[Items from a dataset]
----------------

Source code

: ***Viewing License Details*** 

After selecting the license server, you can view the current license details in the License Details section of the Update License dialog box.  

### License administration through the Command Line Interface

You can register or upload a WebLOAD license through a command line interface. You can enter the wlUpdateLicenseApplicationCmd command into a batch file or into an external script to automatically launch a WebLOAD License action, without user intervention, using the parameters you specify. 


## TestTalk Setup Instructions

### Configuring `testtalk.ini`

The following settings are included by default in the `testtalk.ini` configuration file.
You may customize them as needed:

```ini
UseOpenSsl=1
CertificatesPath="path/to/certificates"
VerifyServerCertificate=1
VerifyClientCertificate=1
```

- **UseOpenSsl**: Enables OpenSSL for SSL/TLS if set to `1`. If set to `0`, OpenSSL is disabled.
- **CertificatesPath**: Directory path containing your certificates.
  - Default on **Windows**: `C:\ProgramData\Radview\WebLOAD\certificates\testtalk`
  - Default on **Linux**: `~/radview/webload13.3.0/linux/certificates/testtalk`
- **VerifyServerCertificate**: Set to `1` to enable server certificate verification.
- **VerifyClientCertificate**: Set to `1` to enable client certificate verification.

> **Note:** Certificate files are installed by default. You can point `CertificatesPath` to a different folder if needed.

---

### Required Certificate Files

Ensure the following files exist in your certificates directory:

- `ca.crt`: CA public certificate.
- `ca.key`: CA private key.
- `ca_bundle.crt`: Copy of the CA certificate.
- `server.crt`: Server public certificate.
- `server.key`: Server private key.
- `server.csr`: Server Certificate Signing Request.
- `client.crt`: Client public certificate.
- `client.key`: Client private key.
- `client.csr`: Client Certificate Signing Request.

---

----------------

▶ [What to work on]:
Among the lines above, return those that hold the word "CertificatesPath".

▶ [Exercise answer]:
CertificatesPath="path/to/certificates"
- **CertificatesPath**: Directory path containing your certificates.
> **Note:** Certificate files are installed by default. You can point `CertificatesPath` to a different folder if needed.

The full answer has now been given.